Ponyhütchen Deocreme Heimarliebe

Vegan Weekend Treat | Ponyhütchen Deocreme Heimatliebe

Ponyhütchen Deocreme HeimatliebeWonach riecht eigentlich Berlin? Die Antwort variiert wohl von Stadtteil zu Stadtteil. Und von Mensch zu Mensch. Umsonst gespannter war ich, als Hendrike von Ponyhütchen ihre limitierte Linie Heimatliebe ankündigte, mit der sie „ihrem“ Berlin eine Hommage gerührt hat. Da ich schon lange Heavy Userin der Ponyhütchen Deocreme bin, musste ich natürlich probeschnuppern.

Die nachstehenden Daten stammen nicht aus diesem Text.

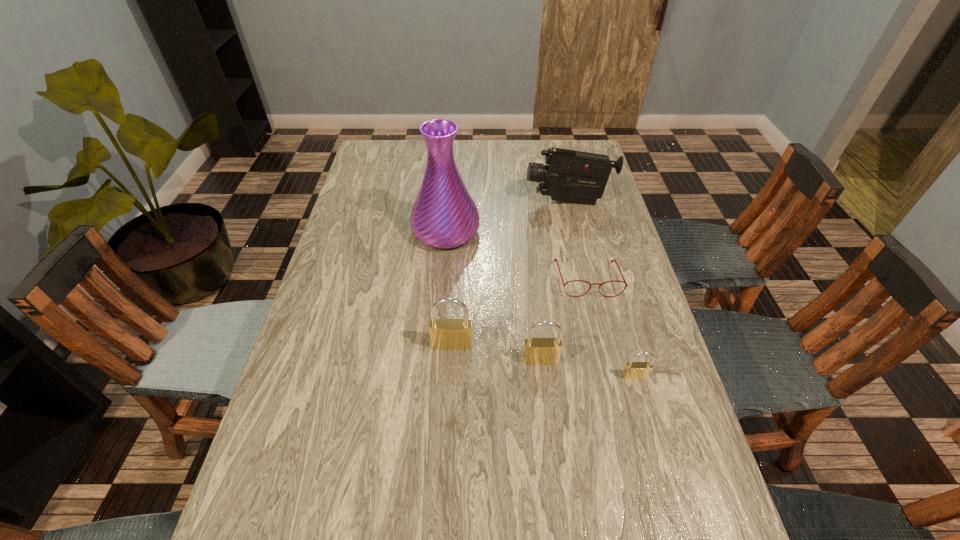
Find the location of a particular element. The width and height of the screenshot is (960, 540). camcorder that is at the right edge is located at coordinates (569, 175).

Find the location of a particular element. The width and height of the screenshot is (960, 540). spectacles at the right edge is located at coordinates (555, 259).

The image size is (960, 540). Find the location of `free location at the far edge of the desktop`. free location at the far edge of the desktop is located at coordinates (518, 155).

Find the location of `free point at the near edge`. free point at the near edge is located at coordinates (613, 508).

Image resolution: width=960 pixels, height=540 pixels. I want to click on blank space at the left edge of the desktop, so click(400, 174).

Where is `vacant space at the right edge`? vacant space at the right edge is located at coordinates (625, 440).

In the image, there is a desktop. Identify the location of free space at the near left corner. This screenshot has width=960, height=540. (301, 511).

Identify the location of vacant space at the far right corner of the desktop. (574, 148).

Where is `vacant space at the near right corner of the desktop`? This screenshot has width=960, height=540. vacant space at the near right corner of the desktop is located at coordinates (666, 502).

Where is `vacant area that lies between the vase and the farthest object`? The image size is (960, 540). vacant area that lies between the vase and the farthest object is located at coordinates (507, 217).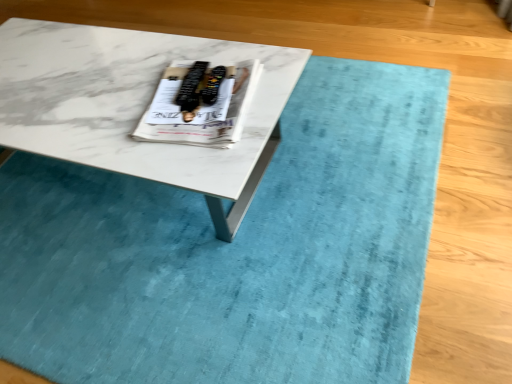
Identify the location of vacant area that is in front of white glossy magazine at center. Image resolution: width=512 pixels, height=384 pixels. (195, 158).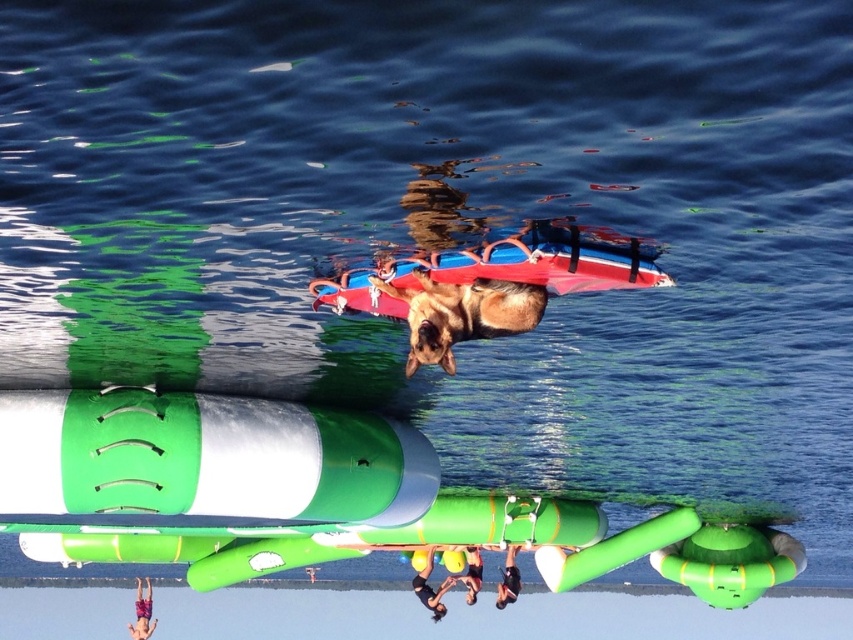
You are standing at the edge of the water park slide and see the multicolored shorts at lower left and the black matte person at lower center. Which object is positioned more to the left side of the scene?

The multicolored shorts at lower left are positioned more to the left side of the scene compared to the black matte person at lower center.

You are standing at the edge of the water park and see the multicolored shorts at lower left and the black matte person at lower center. Which object is taller?

The multicolored shorts at lower left is taller than the black matte person at lower center.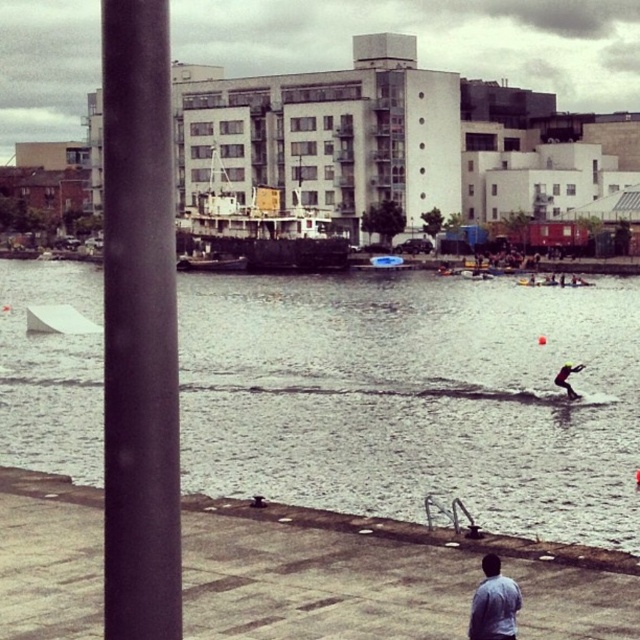
Question: Does wooden ship at center have a greater width compared to light blue shirt at lower center?

Choices:
 (A) yes
 (B) no

Answer: (A)

Question: Does wooden ship at center have a greater width compared to blue plastic boat at center?

Choices:
 (A) yes
 (B) no

Answer: (A)

Question: Which object appears closest to the camera in this image?

Choices:
 (A) wooden ship at center
 (B) light blue shirt at lower center
 (C) gray concrete water at center
 (D) smooth white surfboard at right

Answer: (B)

Question: Can you confirm if gray concrete water at center is smaller than metallic gray boat at center?

Choices:
 (A) yes
 (B) no

Answer: (B)

Question: Which is nearer to the gray concrete water at center?

Choices:
 (A) wooden ship at center
 (B) light blue shirt at lower center

Answer: (A)

Question: Which point is farther to the camera?

Choices:
 (A) (435, 476)
 (B) (204, 262)
 (C) (564, 364)

Answer: (B)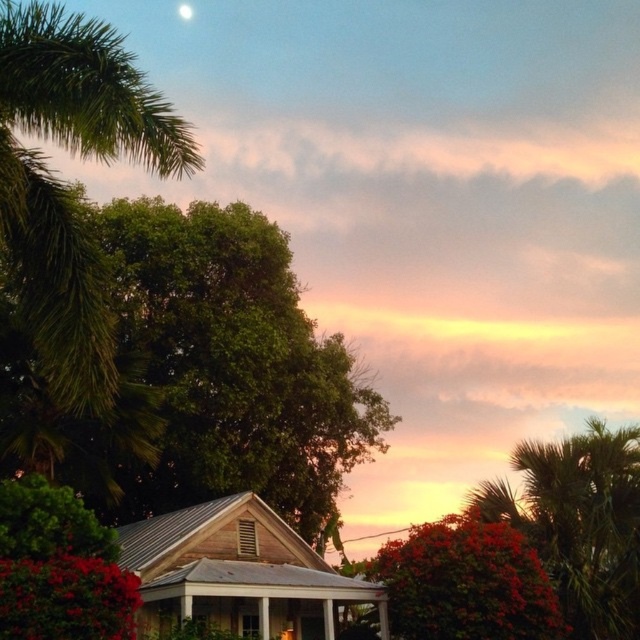
You are standing in the middle of a forest clearing and see the green leafy tree at upper left and the white glossy moon at upper center. Which object is closer to you?

The green leafy tree at upper left is closer to you because it is only 143.71 feet away from the white glossy moon at upper center, but since the moon is much farther away in reality, the tree is the closer object.

You are an astronomer observing the sky and notice the green leafy tree at upper left and the white glossy moon at upper center. Which object appears closer to you from your observation point?

The green leafy tree at upper left appears closer to you because it is positioned in front of the white glossy moon at upper center.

Was mir da aus dem Tiegel entgegenduftet hat tatsächlich etwas urbanes. Irgendwie grün. Aber kein Bauerngarten in der Heide, kein Tannenwald in Bayern und keine steife Brise von der Nordsee. Da ist diese eine Note, die mir wohl bekannt ist, die ich aber nicht zu deuten vermag. Und die ich tatsächlich mit dem Leben in der Stadt assoziiere. Ein Blick auf die Duftbeschreibung verrät es: Lindenblüten! Auf der einen Seite verhasst ob ihrer klebrigen Säfte, die die Schuhsohlen auf dem Bürgersteig schmatzen lassen. Und dann wieder heißgeliebt für den süßlichen Duft und die Verheißung von Sommer. 

Ein Duft, den ich persönlich sehr mag, denn ich bin mit einer riesigen Linde im Garten aufgewachsen. Da diese Bäume auch in Berlin allgegenwärtig sind, ist es nur logisch, dass Hendrike sie in Verbindung mit Zitrusnoten und Zeder zum Duft der Hauptstadt macht. Die Konsistenz der Deocreme ist etwas fester als die meiner letzten beiden, was mir sehr gefällt und vielleicht auch den kühleren Temperaturen geschuldet ist. Die Wirkung ist dem meines geliebten Kokoskusses ebenbürtig und lässt für mich nichts zu wünschen übrig.

Heimatliebe duftet sich ganz deutlich in meine Favoritenliste der aluminiumsalzfreien Deos. Wer auch mal eine Nase riskieren möchte, sollte beim aktuellen Crowdfunding ein paar Euro locker machen, um Hendrike und den neuen Ponyhütchen Flagship Store in Berlin unterstützen. Noch eine Woche habt ihr Zeit, um euch eines der wohlriechenden „Dankeschöns“ zu sichern.

P.S. Die Ponyhütchen Deocreme „Heimatliebe“ wurde mir kostenlos zur Verfügung gestellt. Trotzdem gilt wie immer: Dieser Artikel spiegelt meine eigene und vor allem ehrliche Meinung wider und nur was mich überzeugt, landet auch auf dem Blog.